+++ Task data +++

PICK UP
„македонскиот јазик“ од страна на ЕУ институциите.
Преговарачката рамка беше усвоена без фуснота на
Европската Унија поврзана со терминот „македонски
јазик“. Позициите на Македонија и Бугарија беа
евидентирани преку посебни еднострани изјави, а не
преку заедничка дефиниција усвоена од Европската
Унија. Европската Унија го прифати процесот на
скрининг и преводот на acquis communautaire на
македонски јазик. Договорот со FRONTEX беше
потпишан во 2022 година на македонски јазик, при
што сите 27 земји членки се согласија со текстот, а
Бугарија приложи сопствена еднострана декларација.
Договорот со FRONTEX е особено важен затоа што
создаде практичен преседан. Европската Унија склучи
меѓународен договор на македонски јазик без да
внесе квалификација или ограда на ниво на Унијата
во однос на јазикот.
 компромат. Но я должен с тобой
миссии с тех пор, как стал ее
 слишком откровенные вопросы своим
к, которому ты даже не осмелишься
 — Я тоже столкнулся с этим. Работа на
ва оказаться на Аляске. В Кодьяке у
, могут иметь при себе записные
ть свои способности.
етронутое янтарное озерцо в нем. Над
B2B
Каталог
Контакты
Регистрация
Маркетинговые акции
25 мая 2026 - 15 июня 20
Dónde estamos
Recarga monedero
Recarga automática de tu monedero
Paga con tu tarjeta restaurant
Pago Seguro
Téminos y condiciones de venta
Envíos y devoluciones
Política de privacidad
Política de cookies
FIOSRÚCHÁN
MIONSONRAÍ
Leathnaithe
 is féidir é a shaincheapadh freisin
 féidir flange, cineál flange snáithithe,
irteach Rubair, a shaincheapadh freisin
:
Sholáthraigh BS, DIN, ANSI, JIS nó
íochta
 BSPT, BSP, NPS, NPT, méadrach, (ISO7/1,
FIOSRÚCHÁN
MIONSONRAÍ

+++

Restate the records word for word, leaving nothing out.

PICK UP
„македонскиот јазик“ од страна на ЕУ институциите.
Преговарачката рамка беше усвоена без фуснота на
Европската Унија поврзана со терминот „македонски
јазик“. Позициите на Македонија и Бугарија беа
евидентирани преку посебни еднострани изјави, а не
преку заедничка дефиниција усвоена од Европската
Унија. Европската Унија го прифати процесот на
скрининг и преводот на acquis communautaire на
македонски јазик. Договорот со FRONTEX беше
потпишан во 2022 година на македонски јазик, при
што сите 27 земји членки се согласија со текстот, а
Бугарија приложи сопствена еднострана декларација.
Договорот со FRONTEX е особено важен затоа што
создаде практичен преседан. Европската Унија склучи
меѓународен договор на македонски јазик без да
внесе квалификација или ограда на ниво на Унијата
во однос на јазикот.
 компромат. Но я должен с тобой
миссии с тех пор, как стал ее
 слишком откровенные вопросы своим
к, которому ты даже не осмелишься
 — Я тоже столкнулся с этим. Работа на
ва оказаться на Аляске. В Кодьяке у
, могут иметь при себе записные
ть свои способности.
етронутое янтарное озерцо в нем. Над
B2B
Каталог
Контакты
Регистрация
Маркетинговые акции
25 мая 2026 - 15 июня 20
Dónde estamos
Recarga monedero
Recarga automática de tu monedero
Paga con tu tarjeta restaurant
Pago Seguro
Téminos y condiciones de venta
Envíos y devoluciones
Política de privacidad
Política de cookies
FIOSRÚCHÁN
MIONSONRAÍ
Leathnaithe
 is féidir é a shaincheapadh freisin
 féidir flange, cineál flange snáithithe,
irteach Rubair, a shaincheapadh freisin
:
Sholáthraigh BS, DIN, ANSI, JIS nó
íochta
 BSPT, BSP, NPS, NPT, méadrach, (ISO7/1,
FIOSRÚCHÁN
MIONSONRAÍ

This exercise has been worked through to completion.